Les mots et le langage, à la fois indispensable et tellement vain.
Les territoires, les terres, les lieux eux sont premiers, les seuls qui restent, et en même temps, eux aussi, sont imaginaires, pas si réels que ça, flous, floués...
L'homme n'est que de passage. Se prolonger a-t-il lui aussi du sens ?

Etant un psychologue travaillant dans les assuétudes, tout le passage sur son frère toxicomane et alcoolique, la perdition totale, progressive, les épisodes familiaux dramatiques y touchant, l'écart que sa soeur a dû mettre entre eux, pour se protéger... Tout ça m'a beaucoup parlé et touché.

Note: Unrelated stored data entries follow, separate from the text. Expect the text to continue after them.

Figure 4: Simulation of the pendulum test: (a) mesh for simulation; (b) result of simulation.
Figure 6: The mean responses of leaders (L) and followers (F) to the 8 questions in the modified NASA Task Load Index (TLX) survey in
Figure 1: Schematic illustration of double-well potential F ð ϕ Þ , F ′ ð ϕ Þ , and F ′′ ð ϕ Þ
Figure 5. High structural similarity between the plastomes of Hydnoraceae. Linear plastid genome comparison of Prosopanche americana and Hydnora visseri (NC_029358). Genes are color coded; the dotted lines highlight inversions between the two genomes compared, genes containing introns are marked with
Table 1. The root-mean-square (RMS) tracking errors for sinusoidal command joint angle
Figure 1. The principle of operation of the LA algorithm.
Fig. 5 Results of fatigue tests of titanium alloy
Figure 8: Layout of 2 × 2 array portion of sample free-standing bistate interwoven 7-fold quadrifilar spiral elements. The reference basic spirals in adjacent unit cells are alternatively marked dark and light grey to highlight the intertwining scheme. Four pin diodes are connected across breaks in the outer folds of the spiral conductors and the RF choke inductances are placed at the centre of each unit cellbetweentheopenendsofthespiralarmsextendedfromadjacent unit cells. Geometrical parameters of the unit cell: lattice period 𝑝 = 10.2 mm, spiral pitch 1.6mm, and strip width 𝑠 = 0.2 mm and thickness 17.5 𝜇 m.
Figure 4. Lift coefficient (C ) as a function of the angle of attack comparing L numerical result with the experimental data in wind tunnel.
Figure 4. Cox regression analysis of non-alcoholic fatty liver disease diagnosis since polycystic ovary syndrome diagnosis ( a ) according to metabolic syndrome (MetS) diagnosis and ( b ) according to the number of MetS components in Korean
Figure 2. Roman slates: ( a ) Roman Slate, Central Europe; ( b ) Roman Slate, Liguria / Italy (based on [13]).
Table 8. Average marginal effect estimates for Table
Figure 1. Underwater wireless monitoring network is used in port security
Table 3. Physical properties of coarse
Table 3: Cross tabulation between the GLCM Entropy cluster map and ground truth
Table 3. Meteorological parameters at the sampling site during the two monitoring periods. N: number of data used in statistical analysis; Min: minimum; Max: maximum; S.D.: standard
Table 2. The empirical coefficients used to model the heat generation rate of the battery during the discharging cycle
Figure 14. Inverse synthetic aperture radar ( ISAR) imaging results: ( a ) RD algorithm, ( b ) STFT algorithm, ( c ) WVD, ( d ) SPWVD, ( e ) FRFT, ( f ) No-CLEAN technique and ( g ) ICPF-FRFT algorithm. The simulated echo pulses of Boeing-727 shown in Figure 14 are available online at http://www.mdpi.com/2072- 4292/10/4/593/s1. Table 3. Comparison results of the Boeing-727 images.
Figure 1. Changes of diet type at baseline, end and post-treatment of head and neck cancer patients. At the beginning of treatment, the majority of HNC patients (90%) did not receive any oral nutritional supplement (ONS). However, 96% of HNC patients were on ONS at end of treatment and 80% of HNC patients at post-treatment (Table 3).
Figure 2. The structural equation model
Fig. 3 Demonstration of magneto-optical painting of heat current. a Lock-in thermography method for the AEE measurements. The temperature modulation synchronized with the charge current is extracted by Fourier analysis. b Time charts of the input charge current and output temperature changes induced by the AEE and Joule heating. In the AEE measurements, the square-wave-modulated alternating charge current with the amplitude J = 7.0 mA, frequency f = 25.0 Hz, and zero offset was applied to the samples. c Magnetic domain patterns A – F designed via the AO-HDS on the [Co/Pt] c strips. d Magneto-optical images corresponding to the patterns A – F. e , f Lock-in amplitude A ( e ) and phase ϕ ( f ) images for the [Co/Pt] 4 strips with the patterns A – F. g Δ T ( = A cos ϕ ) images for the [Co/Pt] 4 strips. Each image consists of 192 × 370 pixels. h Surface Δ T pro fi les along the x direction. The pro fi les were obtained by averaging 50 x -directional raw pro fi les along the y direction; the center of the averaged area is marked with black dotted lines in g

Témoignage honnête, sincère.
Connaissant moins bien les autres thématiques, je ne peux pas les "juger" de la même façon, mais j'imagine que ceux qui les connaissent bien auront le sentiment qu'elles sont également traitées de façon honnête, sincère, authentique, vraie, que sais-je... En cela, on peut estimer que Justine Bo a réussi son ouvrage. de façon générale, elle écrit avec un regard, un oeil, une voix, des idées et tente de nous les transmettre, on peut ou pas s'y sentir proche et apprécier.

Personnellement, j'ai plutôt apprécié ce livre, qui à la fois ne sert strictement à rien, et qui sera très probablement noyé dans la masse des livres de l'année, livre qui traite de trop de choses pour être identifié, et en même temps, ce côté "couteau suisse" est plaisant, on ne s'ennuie pas. Et on apprend. On n'a jamais fini d'apprendre de ce monstre humain. de grâce.